Title:An Unusual Presentation of a Rare Scleroderma Mimic: What is Behind the Scenes?
Volume: 15
Issue: 2
Author(s): Rehab Ali Ibrahim*, Nour El-Hoda Hussien Abdalla, Engy Amr Husssein Shabaan and Noha Bassiouny Hassan Mostafa
Affiliation:
- Physical Medicine, Rheumatology and Rehabilitation Department, Faculty of Medicine, Ain Shams University, Cairo,Egypt
Keywords:
Scleroderma, scleredema, scleroderma mimics, multiple myeloma, monoclonal gammopathy, fibrosis.
Abstract:
Background: Scleroderma or systemic sclerosis (SSc) is a rare systemic autoimmune
disease. Many conditions mimic the presentation of SSc, especially skin thickening and fibrosis.
One of these conditions is scleredema, a rare collagen and mucin deposition disorder which was
found to be associated with diabetes mellitus, streptococcal infection or monoclonal gammopathy.

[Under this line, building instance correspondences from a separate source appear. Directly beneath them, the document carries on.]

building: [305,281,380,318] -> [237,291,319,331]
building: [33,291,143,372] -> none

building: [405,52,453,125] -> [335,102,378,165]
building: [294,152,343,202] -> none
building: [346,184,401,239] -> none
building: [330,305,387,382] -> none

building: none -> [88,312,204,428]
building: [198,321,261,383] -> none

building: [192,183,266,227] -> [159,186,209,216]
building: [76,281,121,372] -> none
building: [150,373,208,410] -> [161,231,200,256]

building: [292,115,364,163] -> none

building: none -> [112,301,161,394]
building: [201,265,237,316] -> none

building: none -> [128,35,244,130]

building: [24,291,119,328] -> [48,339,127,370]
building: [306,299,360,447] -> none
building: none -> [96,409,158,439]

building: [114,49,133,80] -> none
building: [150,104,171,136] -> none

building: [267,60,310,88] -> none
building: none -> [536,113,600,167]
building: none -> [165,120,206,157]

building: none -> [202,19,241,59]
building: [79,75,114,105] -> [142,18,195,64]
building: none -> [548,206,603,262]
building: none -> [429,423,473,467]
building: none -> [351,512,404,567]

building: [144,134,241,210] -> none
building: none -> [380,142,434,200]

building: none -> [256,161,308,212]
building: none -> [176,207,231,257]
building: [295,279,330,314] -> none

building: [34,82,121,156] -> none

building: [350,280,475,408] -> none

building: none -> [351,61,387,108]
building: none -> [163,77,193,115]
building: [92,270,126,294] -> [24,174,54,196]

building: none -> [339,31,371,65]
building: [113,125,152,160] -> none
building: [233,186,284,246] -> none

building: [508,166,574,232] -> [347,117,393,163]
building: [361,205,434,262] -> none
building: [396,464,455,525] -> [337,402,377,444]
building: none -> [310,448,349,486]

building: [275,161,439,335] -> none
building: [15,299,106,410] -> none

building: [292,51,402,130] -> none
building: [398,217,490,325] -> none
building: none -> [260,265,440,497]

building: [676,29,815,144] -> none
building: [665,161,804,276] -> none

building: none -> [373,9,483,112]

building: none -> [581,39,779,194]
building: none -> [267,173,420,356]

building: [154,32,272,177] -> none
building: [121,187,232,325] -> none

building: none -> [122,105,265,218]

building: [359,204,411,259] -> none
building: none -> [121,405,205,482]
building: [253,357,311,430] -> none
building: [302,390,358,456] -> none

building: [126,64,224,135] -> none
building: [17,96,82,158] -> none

Case Presentation: A 55 years old female presented with insidious onset and progressive course of
diffuse skin thickening of face, neck, arms, forearms, thighs, chest, back, and excluding both hands
and feet of 6 years’ duration associated with arthralgia, dysphagia and dyspnea on exertion of 1-
year duration. There was no history of Raynaud’s phenomenon. Erythrocyte sedimentation rate was
100 mm/1st h, autoantibodies for SSc were negative, nail fold capillaroscopy normal, pulmonary
function tests showed restrictive pattern and high-resolution computed tomography showed interstitial
lung fibrosis. Patient was not fulfilling the American collage of rheumatology/European League
Against Rheumatism classification criteria for SSc. Skin biopsy was done and revealed histological
appearance of scleredema. Investigations were done for disease association with scleredema. The
patient was not diabetic, antistreptolysin O titer was normal, serum protein electrophoresis, immunofixation
and bone marrow biopsy were done, and the patient was diagnosed as scleredema associated
with immunoglobulin A kappa multiple myeloma. Treatment by combination of bortezomib,
cyclophosphamide, and dexamethasone was started with marked clinical and hematological
improvement.
Conclusion: Many conditions mimic SSc including scleredema, which may be the initial presentation
of multiple myeloma. Rheumatologists and dermatologists should be able to recognize these
conditions to provide the suitable management and follow-up for these patients.